Alberto Arcela

Publicitário e jornalista

Cultura

A janela se fecha


02/09/2023

Os primeiros versos dessa canção, gravada por Orlando Silva, dizem tudo.
“Abre a janela,formosa mulher, e vem dizer adeus a quem te adora, apesar de te amar como sempre amei, na hora da orgia eu vou embora.”

Na mesma pegada, alguns anos mais tarde, o boêmio festejado por Nelson Gonçalves, se despedia da mulher para ir de encontro aos amigos e com eles beber de bar em bar.

Eventualmente, alguém fazia uma mea culpa, como no tango Hoje quem paga sou eu, mas de um modo geral, o mundo era dominado pelo homem, e a mulher se dividia quase sempre entre a criação dos filhos e as tarefas do lar.

Tempos sombrios para ela, que na maioria das vezes ainda tinha de conviver com a sombra da amante, que era uma presença comum no cotidiano da maioria das famílias da época.

É bem verdade que nem todas aceitavam esse estranho amor de muitas obrigações e pouco prazer, mas que tinha a cumplicidade da música de então.

Lembro que minha avó foi uma delas. Informada que repartia a presença e o amor com uma outra qualquer, fez um voto de silêncio e castidade que se estendeu até a morte e trocou a vida doméstica por eventuais viagens e retiros na zona rural de cidades do interior.

Quanto a ele, aceitou a solidão a dois e continuou tocando a vida em frente, mas muitos de seus amigos mantinham duas casas com filhos e tudo o mais.

Tudo certo como dois e dois são cinco, porque não podemos esquecer também do protagonismo dos cabarés com suas putas tristes, seus boleros e canções.
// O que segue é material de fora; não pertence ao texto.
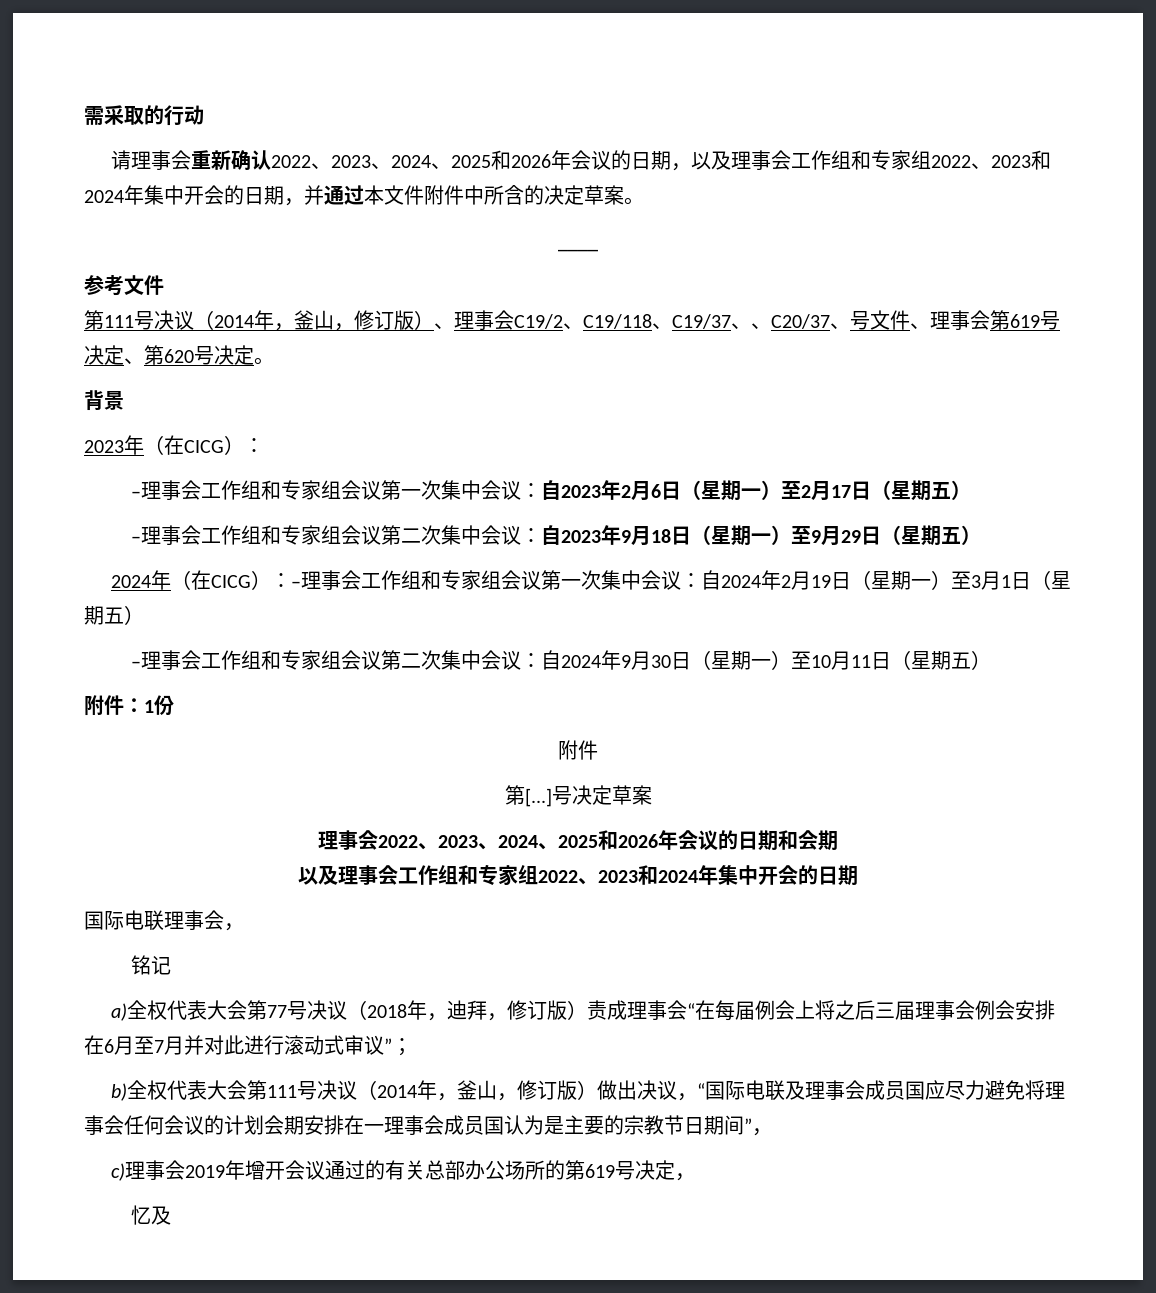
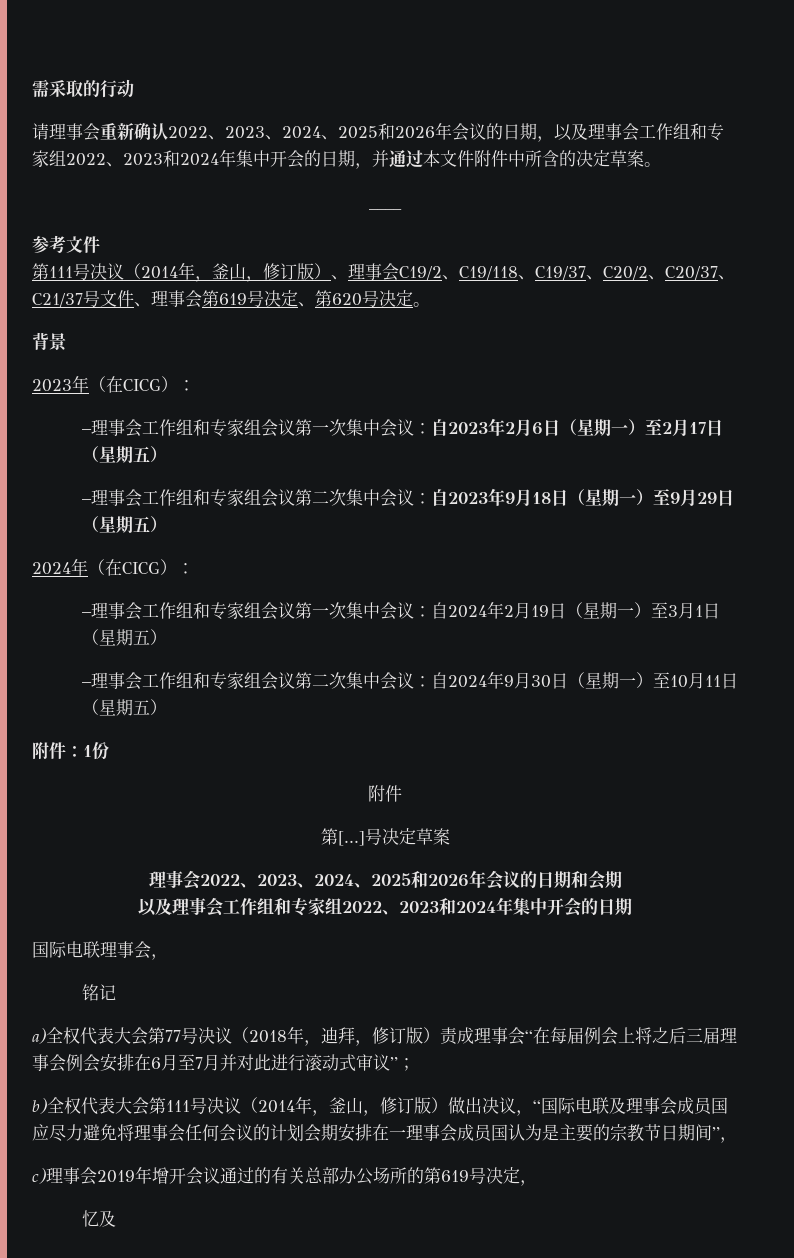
(751, 326) none -> [603,266,648,280] C20/2
(850, 326) none -> [32,293,83,307] C21/37
(291, 580) none -> (194, 568) //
O famoso tempo dos cafajestes e cafetões, do Cinzano e do Martini, do uísque e do conhaque.

E também do lugar onde a mulher de respeito não podia nem passar na porta.

Mas, tudo isso se foi, até mesmo os motéis que um dia me acolheram com seu clima de luxúria.

E também porque aquela mulher da janela, que um dia foi Januária, não existe mais, além da música e dos registros da época.

Existe uma outra, como a filha de um músico que tem nove filhos de quatro mulheres, e lhe assegurou que jamais teria um marido como ele. Apesar de todo amor.

Porque até mesmo o amor é relativo.

Tanto pode ser sem pecado, como o da amante, como pode ser sem perdão, no caso da minha avó.

O amor é o mesmo, só tem de haver respeito e igualdade.

Ainda bem que temos uma Anitta pra bagunçar o coreto.

E a certeza que quando se fecha uma porta, Deus abre uma janela.